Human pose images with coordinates
+++++

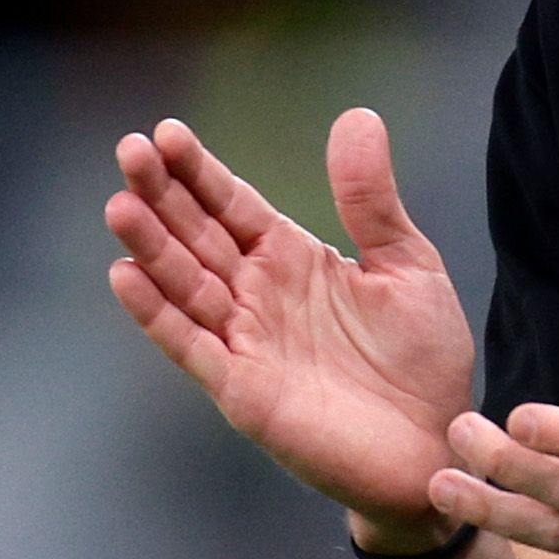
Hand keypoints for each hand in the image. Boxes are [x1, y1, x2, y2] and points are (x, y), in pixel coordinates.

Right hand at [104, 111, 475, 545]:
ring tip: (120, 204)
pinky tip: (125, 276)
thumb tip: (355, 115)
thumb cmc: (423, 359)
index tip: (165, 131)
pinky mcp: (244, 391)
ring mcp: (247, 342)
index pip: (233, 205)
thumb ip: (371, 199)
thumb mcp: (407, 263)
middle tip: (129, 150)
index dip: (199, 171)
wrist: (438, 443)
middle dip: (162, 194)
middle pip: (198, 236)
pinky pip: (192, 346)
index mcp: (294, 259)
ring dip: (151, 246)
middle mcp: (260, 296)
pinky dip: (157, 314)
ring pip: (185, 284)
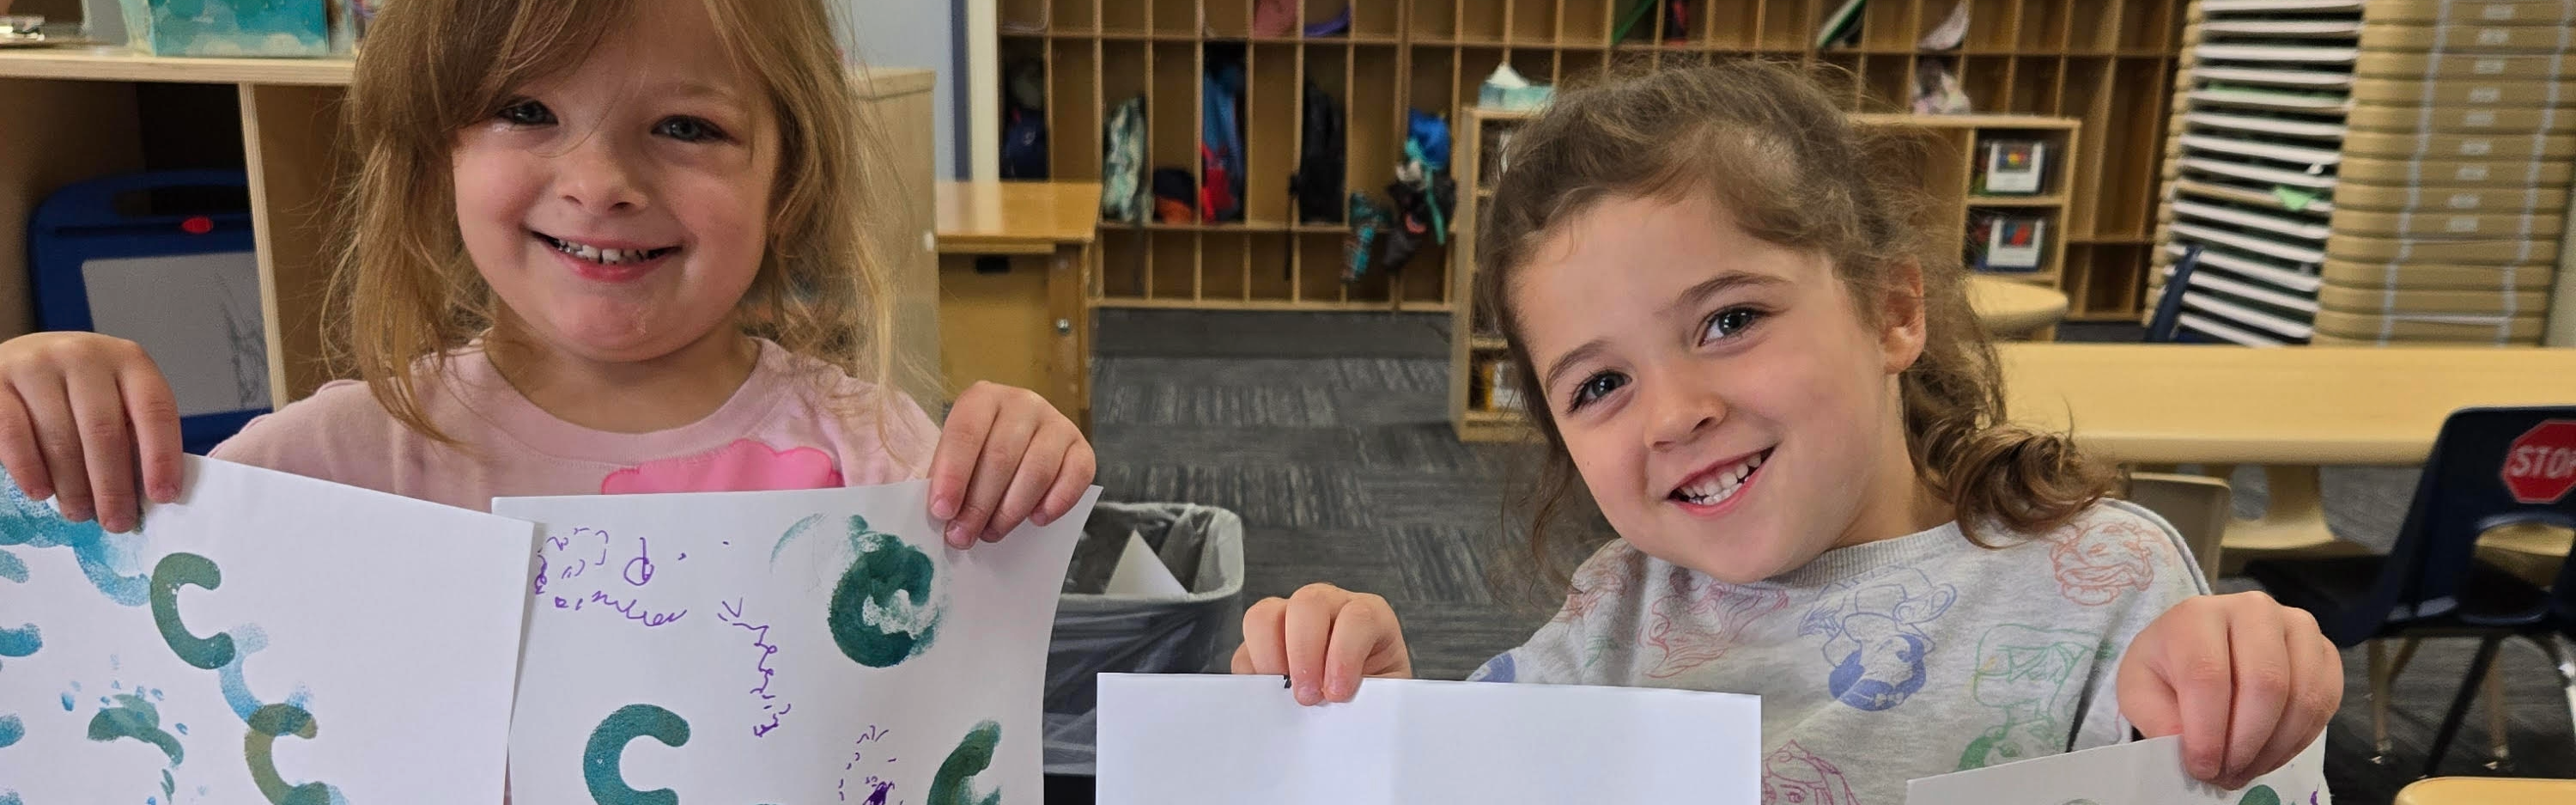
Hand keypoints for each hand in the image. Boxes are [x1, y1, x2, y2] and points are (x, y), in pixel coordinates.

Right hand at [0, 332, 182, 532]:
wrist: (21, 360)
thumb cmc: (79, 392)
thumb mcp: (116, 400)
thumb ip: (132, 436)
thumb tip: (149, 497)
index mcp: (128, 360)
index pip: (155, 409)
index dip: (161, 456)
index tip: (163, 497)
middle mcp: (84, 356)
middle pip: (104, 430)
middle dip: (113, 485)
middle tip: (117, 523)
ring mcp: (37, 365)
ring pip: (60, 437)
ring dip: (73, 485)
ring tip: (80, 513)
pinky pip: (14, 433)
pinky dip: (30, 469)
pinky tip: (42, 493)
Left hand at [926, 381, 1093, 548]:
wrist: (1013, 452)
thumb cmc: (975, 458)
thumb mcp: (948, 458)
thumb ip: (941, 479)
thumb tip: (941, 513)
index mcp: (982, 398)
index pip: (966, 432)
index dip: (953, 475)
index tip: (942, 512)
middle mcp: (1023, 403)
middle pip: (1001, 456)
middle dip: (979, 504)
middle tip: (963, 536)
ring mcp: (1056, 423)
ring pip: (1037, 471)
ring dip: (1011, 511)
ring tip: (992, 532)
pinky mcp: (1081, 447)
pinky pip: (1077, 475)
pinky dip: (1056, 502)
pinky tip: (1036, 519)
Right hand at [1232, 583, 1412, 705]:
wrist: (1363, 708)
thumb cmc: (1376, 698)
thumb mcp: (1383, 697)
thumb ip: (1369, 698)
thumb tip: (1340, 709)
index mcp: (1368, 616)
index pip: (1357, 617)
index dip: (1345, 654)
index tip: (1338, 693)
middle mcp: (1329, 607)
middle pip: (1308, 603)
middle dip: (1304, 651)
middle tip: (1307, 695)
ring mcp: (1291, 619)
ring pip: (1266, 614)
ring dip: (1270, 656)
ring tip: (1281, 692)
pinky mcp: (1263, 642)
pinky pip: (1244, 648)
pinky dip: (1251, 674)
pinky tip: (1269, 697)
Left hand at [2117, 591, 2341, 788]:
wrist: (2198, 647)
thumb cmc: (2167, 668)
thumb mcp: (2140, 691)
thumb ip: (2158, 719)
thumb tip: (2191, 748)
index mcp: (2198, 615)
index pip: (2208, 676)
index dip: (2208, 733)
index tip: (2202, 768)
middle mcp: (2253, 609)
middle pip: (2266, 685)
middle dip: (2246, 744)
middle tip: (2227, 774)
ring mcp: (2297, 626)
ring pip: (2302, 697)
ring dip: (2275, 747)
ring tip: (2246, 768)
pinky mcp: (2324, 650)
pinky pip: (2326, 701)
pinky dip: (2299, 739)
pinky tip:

+++++

EXERCISE OBJECTIVE:
From the entries above, return exactly the line containing "middle pip: (1001, 456)", the line containing "pinky tip: (1269, 697)", and all lines between, and nothing else.

RESPONSE FOR THIS EXERCISE:
middle pip: (1001, 456)
middle dip: (979, 504)
middle tip: (963, 536)
ring mcp: (1056, 423)
ring pip: (1037, 471)
ring dip: (1011, 511)
ring tip: (992, 532)
pinky mcp: (1081, 447)
pinky pip: (1077, 475)
pinky dip: (1056, 502)
pinky tip: (1036, 519)
Right hand at [1232, 583, 1412, 705]:
wrist: (1363, 708)
thumb cmc: (1376, 698)
thumb mcp: (1383, 697)
thumb ip: (1369, 698)
thumb tip: (1340, 709)
index mcp: (1368, 616)
index pip: (1357, 617)
index dip: (1345, 654)
index tip: (1338, 693)
middle mcp: (1329, 607)
middle pip: (1308, 603)
middle dip: (1304, 651)
middle tip: (1307, 695)
ring mcp: (1291, 619)
ring pip: (1266, 614)
ring dip: (1270, 656)
ring tip: (1281, 692)
pinky mcp: (1263, 642)
pinky pip: (1244, 648)
pinky dip: (1251, 674)
pinky tip: (1269, 697)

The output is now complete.